• **Work instruction**
When the string "black" appears in a line of the records, show the whole line.

• **Records for this task**
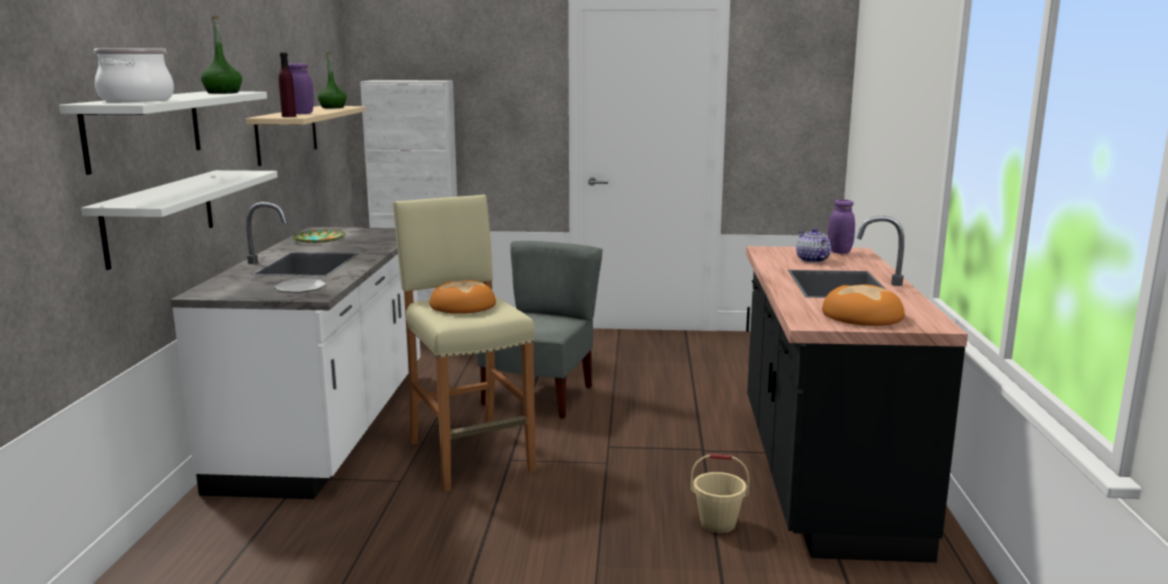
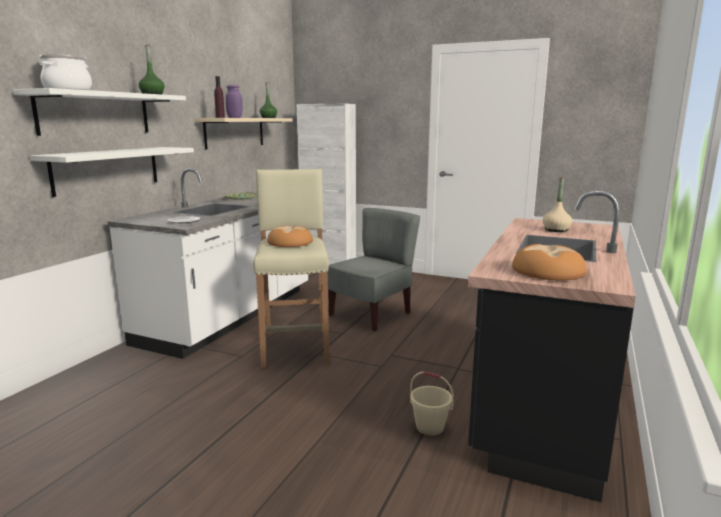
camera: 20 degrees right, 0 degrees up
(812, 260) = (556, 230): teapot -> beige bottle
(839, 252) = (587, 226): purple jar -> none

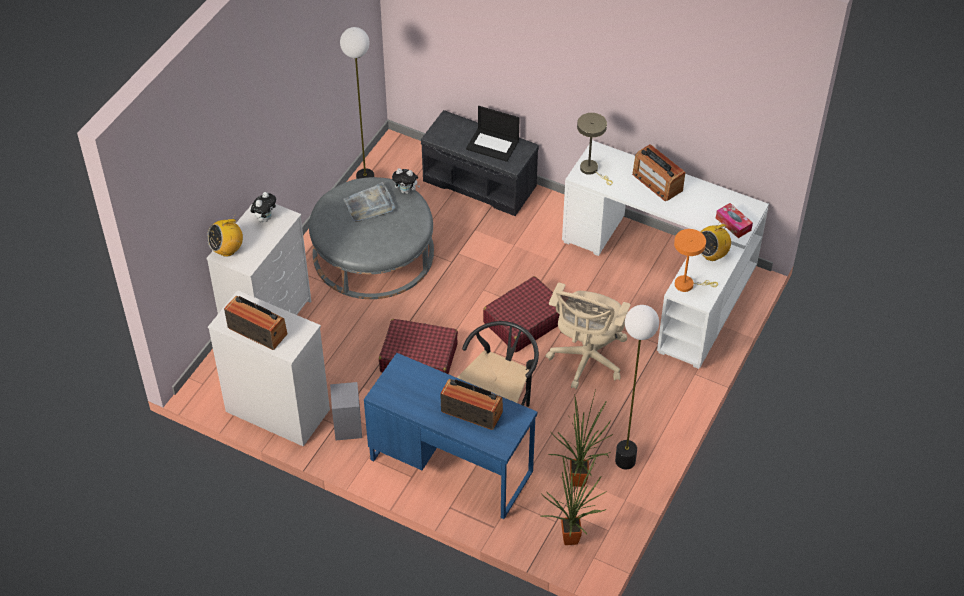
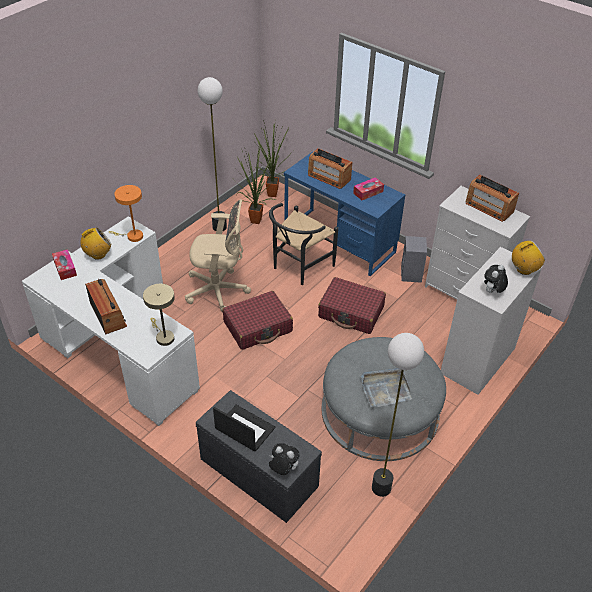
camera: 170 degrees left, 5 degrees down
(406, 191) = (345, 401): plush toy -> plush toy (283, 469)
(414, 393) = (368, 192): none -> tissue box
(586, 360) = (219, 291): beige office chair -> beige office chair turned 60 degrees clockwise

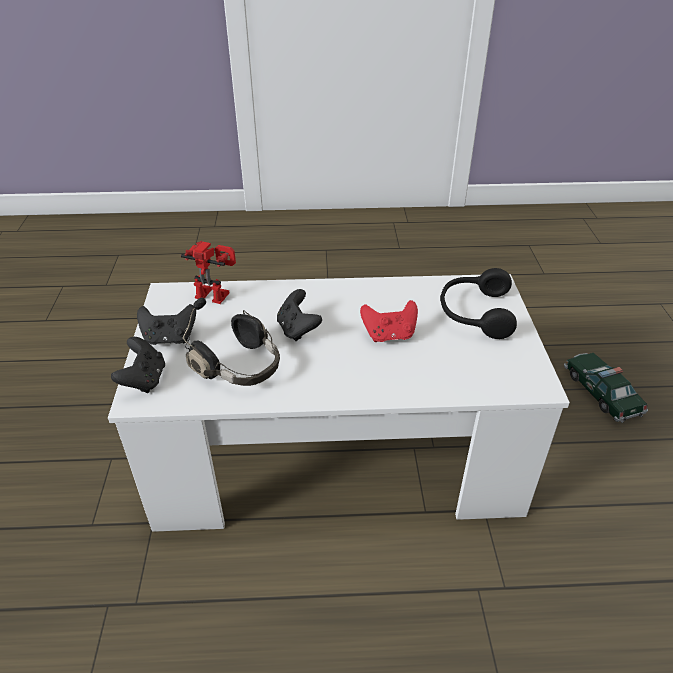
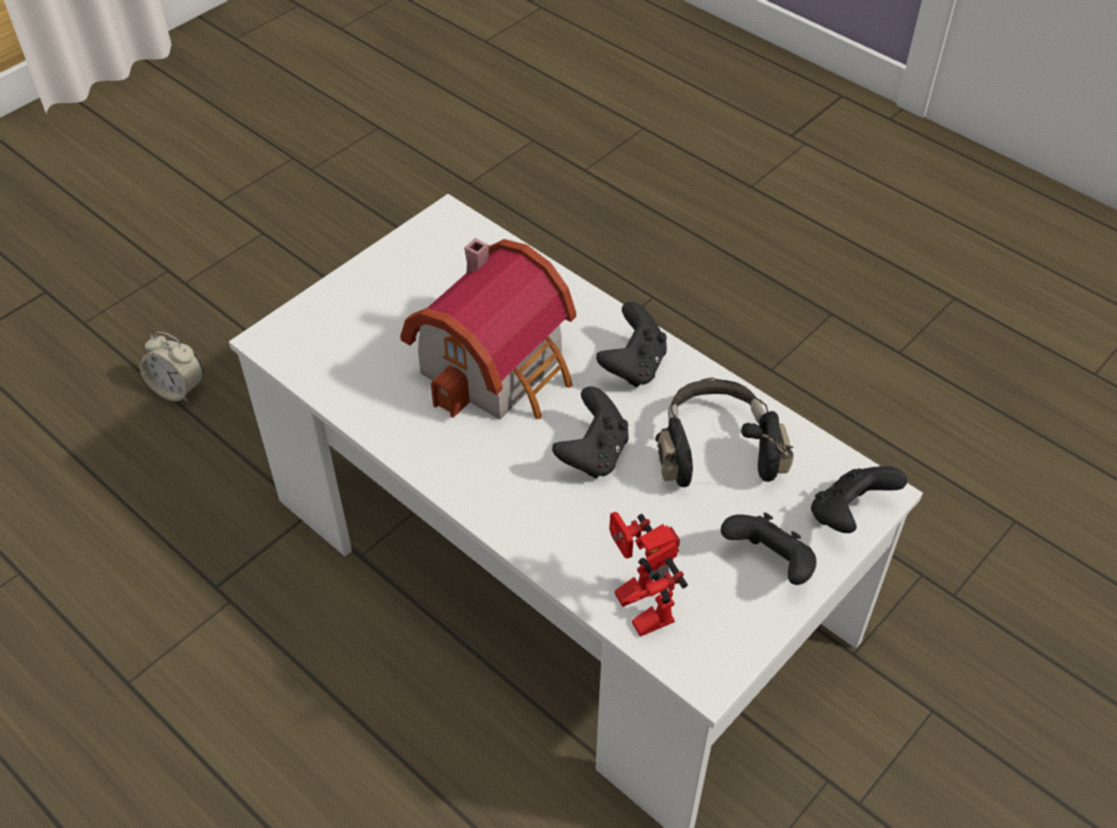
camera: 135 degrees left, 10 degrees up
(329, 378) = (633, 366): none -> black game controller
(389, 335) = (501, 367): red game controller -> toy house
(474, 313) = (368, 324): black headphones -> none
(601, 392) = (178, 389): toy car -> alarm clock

--

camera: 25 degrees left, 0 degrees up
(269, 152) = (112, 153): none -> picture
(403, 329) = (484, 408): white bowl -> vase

• **Response area**
(329, 378) = (633, 366): none -> black game controller
(474, 313) = (368, 324): black headphones -> none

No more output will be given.